- Trecho extraído -
☆ ☆ ☆ ☆ ☆ ☆ ☆

Contado através de telas de notebook e celular, o filme é um acerto comercial e de diversidade
O terror provavelmente é o gênero que mais busca renovação de estilo entre todos da Sétima Arte. Isso se deve talvez pela maneira que o gênero é recebido: quase nunca é levado a sério. Um reflexo é que, nos 90 anos do Oscar, apenas UM terror venceu o prêmio de "Melhor Filme", "O Silêncio dos Inocentes", em 1992; e as indicações também são escassas, passando desde o clássico "O Exorcista" até o recente e badaladíssimo "Corra!" (2017). Ambos, pelo menos, venceram o prêmio de "Melhor Roteiro" - "Adaptado" e "Original", respectivamente.

A maior renovação estilística dos últimos tempos veio quando tiveram a brilhante ideia de colocar os found-footages na era da internet: o filme se passando inteiramente na tela de um computador. O formato ficou famoso com "Amizade Desfeita" (2014), mas engana-se quem pensa que este foi o pioneiro: "The Den" (2013) chegou primeiro - e fazendo muito melhor, inclusive.

☆ ☆ ☆ ☆ ☆ ☆ ☆

- Dados fornecidos -

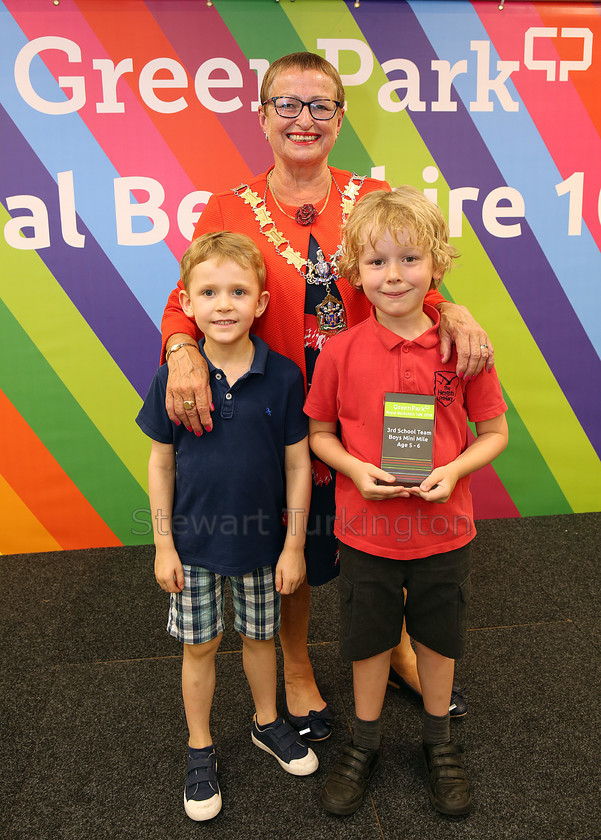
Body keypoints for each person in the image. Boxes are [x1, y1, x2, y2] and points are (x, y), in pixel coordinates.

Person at [159, 52, 494, 737]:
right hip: (277, 414)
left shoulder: (372, 193)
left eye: (320, 105)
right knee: (297, 544)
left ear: (340, 117)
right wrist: (181, 348)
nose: (302, 119)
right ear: (261, 116)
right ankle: (297, 663)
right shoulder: (227, 207)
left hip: (370, 408)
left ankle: (400, 648)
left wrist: (450, 310)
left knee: (395, 534)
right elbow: (182, 300)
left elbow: (407, 278)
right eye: (286, 103)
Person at [304, 187, 508, 816]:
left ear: (437, 264)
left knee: (438, 640)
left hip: (444, 530)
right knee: (368, 640)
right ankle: (364, 743)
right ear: (355, 273)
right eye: (376, 262)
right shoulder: (339, 350)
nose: (394, 275)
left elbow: (494, 433)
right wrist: (358, 471)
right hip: (365, 529)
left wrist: (453, 470)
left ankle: (438, 741)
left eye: (410, 259)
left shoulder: (464, 348)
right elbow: (319, 435)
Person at [136, 231, 318, 821]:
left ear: (261, 303)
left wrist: (293, 546)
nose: (223, 304)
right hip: (192, 548)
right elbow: (161, 462)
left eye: (238, 291)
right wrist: (163, 545)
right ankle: (200, 748)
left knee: (260, 639)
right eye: (208, 292)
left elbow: (298, 462)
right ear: (185, 304)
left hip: (264, 546)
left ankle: (268, 723)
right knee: (202, 646)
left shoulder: (285, 377)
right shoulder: (173, 379)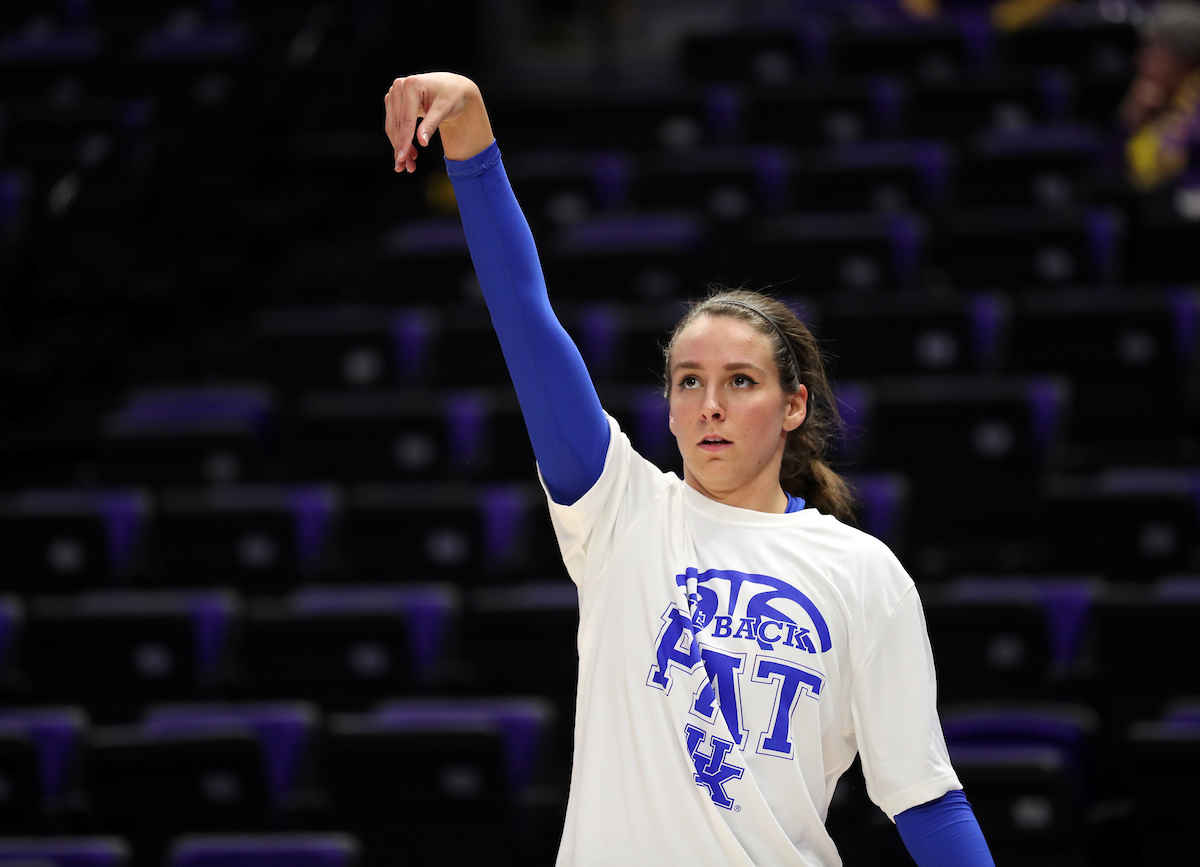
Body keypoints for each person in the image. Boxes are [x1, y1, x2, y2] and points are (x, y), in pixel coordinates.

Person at [384, 72, 996, 867]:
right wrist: (471, 136)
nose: (710, 404)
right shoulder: (620, 511)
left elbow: (927, 800)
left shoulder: (862, 572)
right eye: (688, 381)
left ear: (793, 406)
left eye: (740, 381)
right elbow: (523, 316)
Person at [1121, 0, 1200, 190]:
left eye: (1152, 49)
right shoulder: (1147, 103)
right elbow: (1111, 177)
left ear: (1184, 60)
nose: (1139, 60)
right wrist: (1129, 122)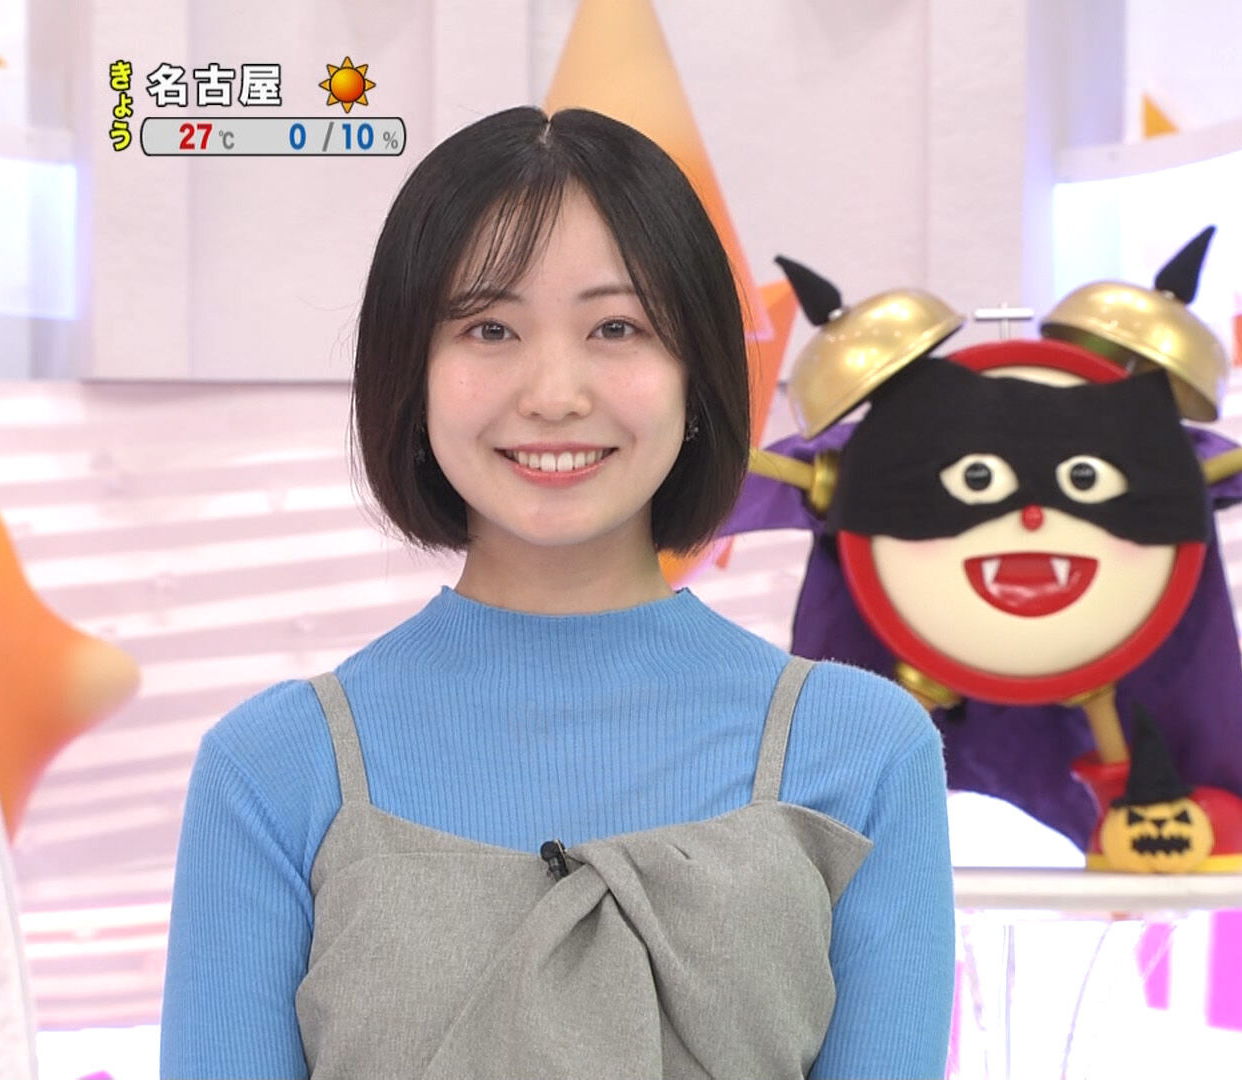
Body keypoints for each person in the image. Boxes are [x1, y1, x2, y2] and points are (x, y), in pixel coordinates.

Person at [159, 105, 954, 1079]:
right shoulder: (272, 766)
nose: (552, 393)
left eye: (616, 327)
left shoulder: (865, 748)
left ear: (696, 374)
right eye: (489, 328)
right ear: (410, 372)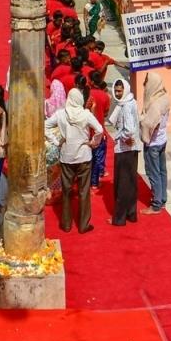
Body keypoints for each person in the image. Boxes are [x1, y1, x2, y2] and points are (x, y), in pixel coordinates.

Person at [45, 85, 102, 234]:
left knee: (66, 191)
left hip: (67, 156)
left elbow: (45, 126)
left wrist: (56, 141)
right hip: (84, 156)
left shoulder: (61, 114)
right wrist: (93, 142)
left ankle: (66, 224)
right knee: (84, 191)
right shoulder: (86, 114)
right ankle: (83, 225)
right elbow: (100, 130)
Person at [107, 77, 142, 226]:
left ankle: (119, 218)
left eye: (119, 91)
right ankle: (131, 214)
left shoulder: (126, 106)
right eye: (116, 90)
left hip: (124, 149)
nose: (117, 93)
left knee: (122, 185)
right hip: (132, 149)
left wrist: (121, 137)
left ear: (125, 90)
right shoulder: (130, 101)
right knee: (131, 183)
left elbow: (129, 129)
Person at [140, 71, 170, 213]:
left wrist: (141, 120)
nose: (144, 85)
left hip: (153, 143)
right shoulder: (165, 97)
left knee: (153, 173)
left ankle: (156, 204)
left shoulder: (155, 105)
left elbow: (148, 124)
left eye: (146, 82)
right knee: (162, 171)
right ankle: (162, 198)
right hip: (162, 139)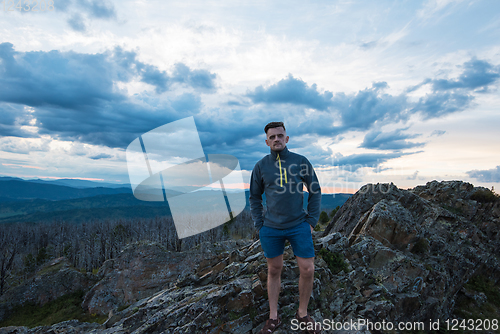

☆ ☆ ☆ ☆ ☆ ☆ ☆

- Instruções da tarefa -
Dê continuidade ao texto sobre filmes de terror contados em telas de computador, começando logo após a última frase apresentada.

- Resposta do exercício -
O próximo a se aventurar na técnica é "Buscando..." (Searching), que não é um terror, e sim um suspense. O longa conta a história de David (John Cho), um aflito pai que usa todos os aparelhos tecnológicos à disposição para encontrar Margot (Michelle La), sua filha desaparecida. Completamente fotografado como se estivéssemos na tela de um notebook ou celular, o filme sai de aparelho em aparelho na corrida desesperada do pai para tentar descobrir o que realmente aconteceu ali.

É evidente que a técnica é o principal atrativo de "Buscando"; mesmo não possuindo o pioneirismo, o macete ainda permanece fresco o suficiente para não soar "mais um" - mas já estamos perto da saturação. Apesar de ser o que fará o público sentar diante da tela, o prato principal da película não é o formato, e sim sua trama. Os cinco primeiros minutos são dedicados para uma espécie de prólogo, resumindo com agilidade os acontecimentos que levaram até o presente momento.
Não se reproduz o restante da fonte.